Investor Protection

CFA Requests SEC Correspondence with Harvard Law Professor Hal Scott Regarding Mandatory Arbitration

WASHINGTON, D.C. — CFA Director of Investor Protection Corey Frayer filed a Freedom of Information Act (FOIA) request with the U.S. Securities and Exchange Commission (SEC) seeking access to all correspondence between Hal Scott and SEC leadership.

On September 17, newly-confirmed SEC Chairman Atkins led Commissioners in a vote on a “Policy Statement Concerning Mandatory Arbitration,” reversing decades of agency precedent on the subject. Consumer Federation of America demands to know if Hal Scott exercised any influence over the vote, so it has submitted a FOIA request for all communications between Scott, Chairman Atkins, all Commissioners, and staff.

“The right to your day in court is foundational to our democracy,” said Corey Frayer, Director of Investor Protection at Consumer Federation of America. “Forced arbitration is an attack on investor protection and transparency, the pillars the SEC was built on. If a serial litigant who opposes shareholder rights has the ear of the new SEC leadership, American investors deserve to know.”

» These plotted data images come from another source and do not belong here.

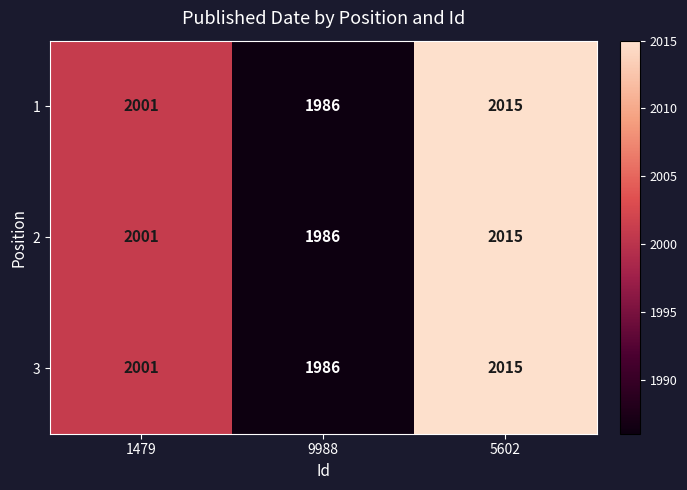

Reading left to right, list all the values displayed in this chart.

1: 2001	1986	2015
2: 2001	1986	2015
3: 2001	1986	2015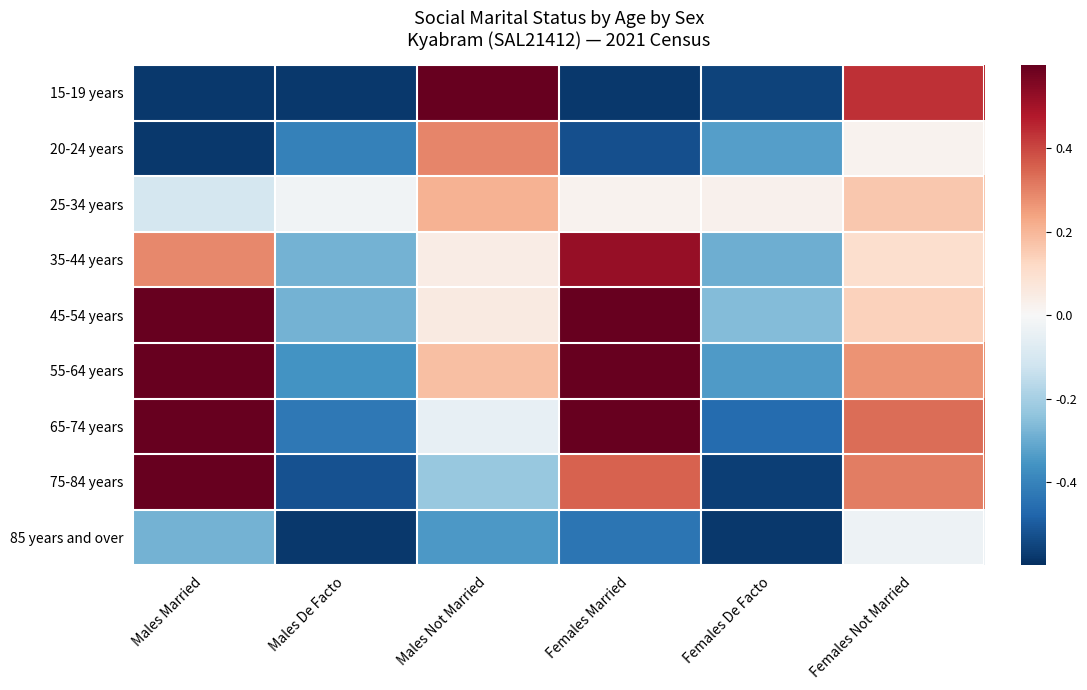

At how many categories does at least one series exceed 0?

5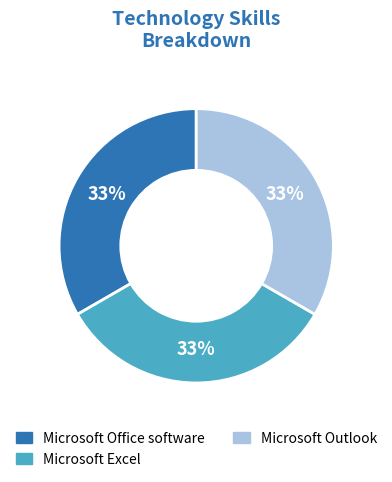

Is there any slice that represents more than half of the pie?

No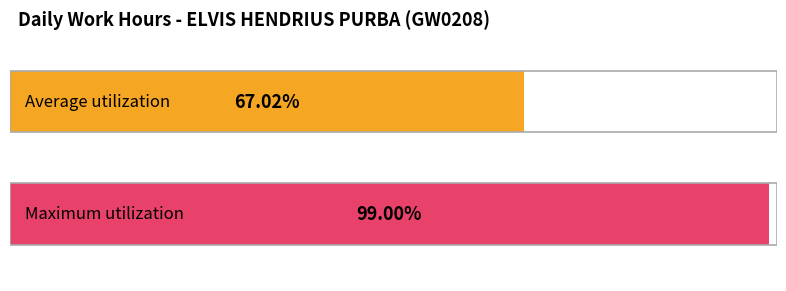

Does the chart contain stacked bars?

No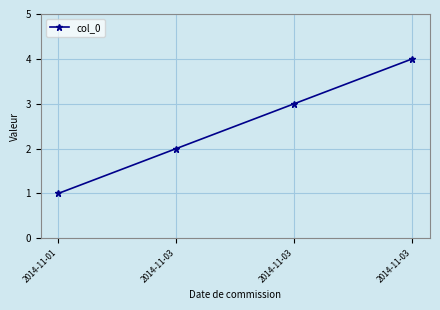

How many data points does each series have?

4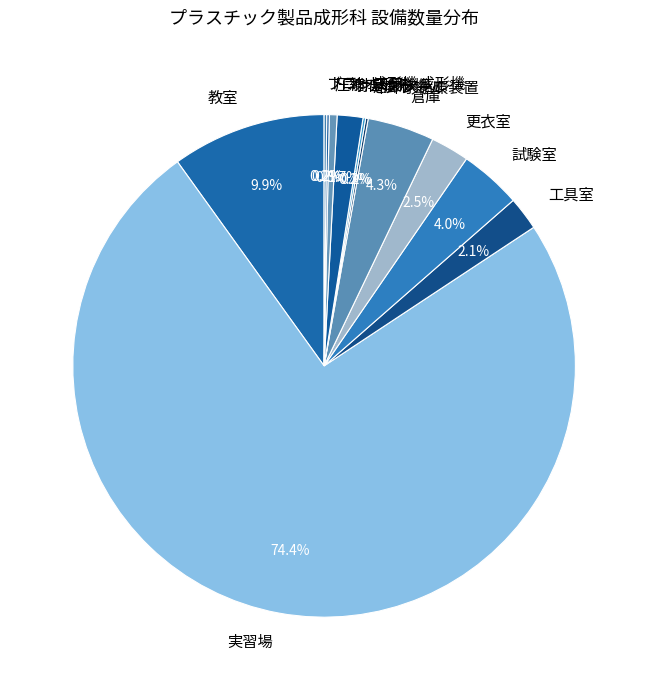

Which slice is the largest?

実習場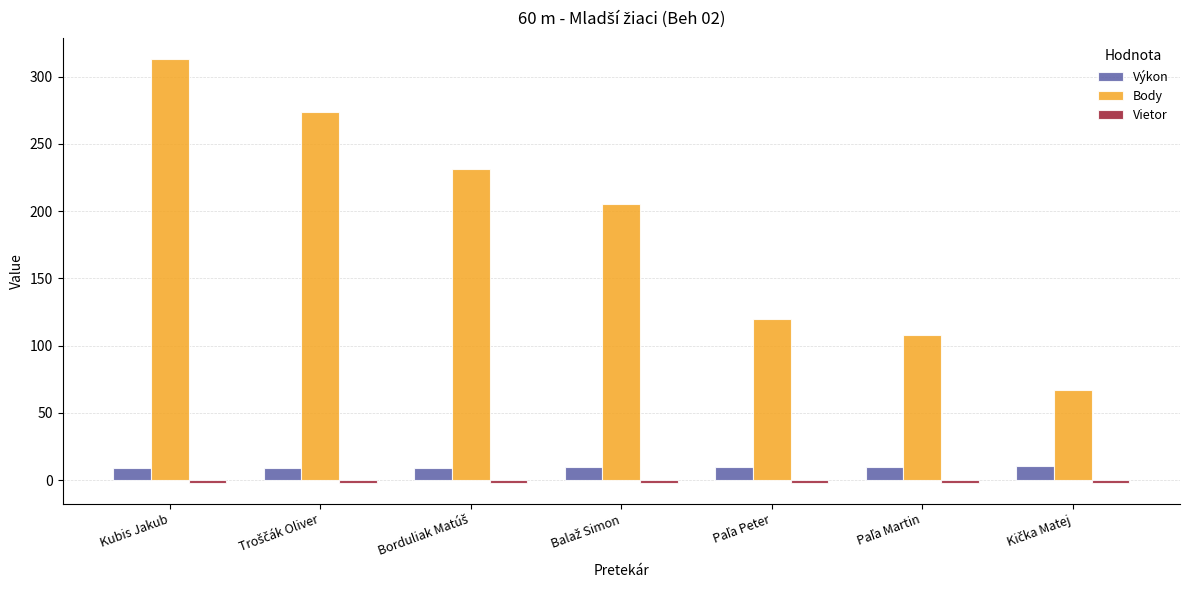

What is the minimum value for Výkon?

9.0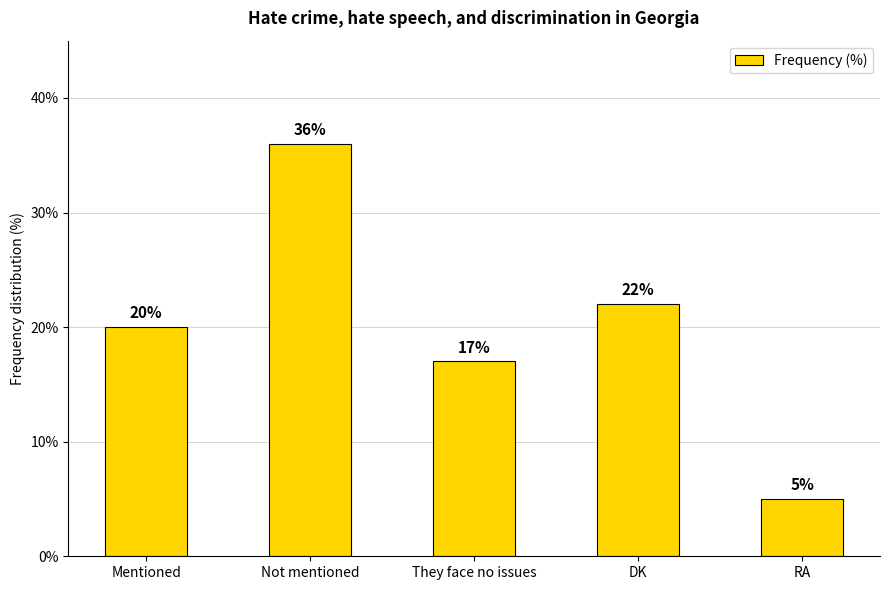

What is the label of the 5th bar from the left?

RA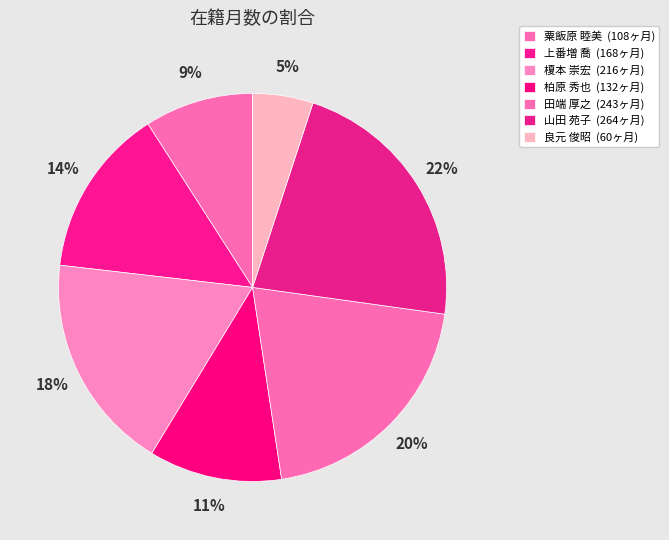

Rank the categories by value from lowest to highest.

良元 俊昭, 粟飯原 睦美, 柏原 秀也, 上番増 喬, 榎本 崇宏, 田端 厚之, 山田 苑子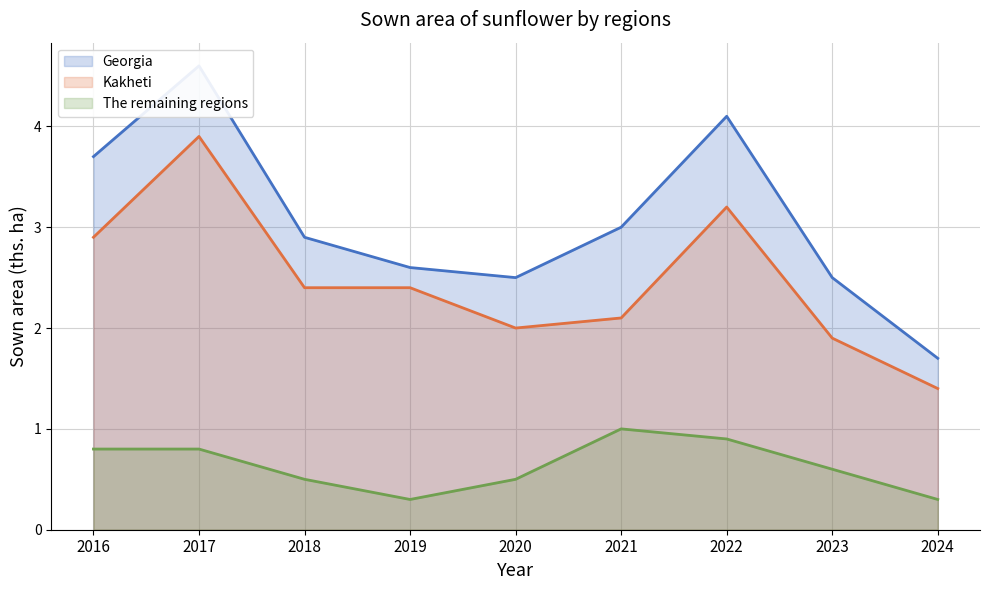

Is it true that Kakheti equals 1.4 at 2024?

True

Legal activist and Harvard Professor Hal Scott has a long history attacking shareholder rights. In 2020, Scott filed a proposal at Intuit to strip away shareholders’ rights to sue the public companies they’re invested in if they are harmed by mismanagement or fraud. Undermining shareholder rights and diminishing corporate accountability were seen as so toxic that Intuit’s board recommended against the measure, and more than 97% of its shareholders voted it down.

In 2018, Scott filed a similar proposal at Johnson & Johnson, a company that was so concerned about the optics related to gutting shareholder rights, they opted not to bring the proposal to a vote at all. Despite his deeply held view that shareholders should be barred from taking public companies to court, Scott took Johnson & Johnson to court, where he lost. While he has failed in both the courts and in the court of shareholder opinion, he is looking for success at the SEC.

This FOIA request is related to policy analysis regarding investor protection at Consumer Federation of America, an association of non-profit consumer organizations established to advance the consumer interest through research, advocacy, and education.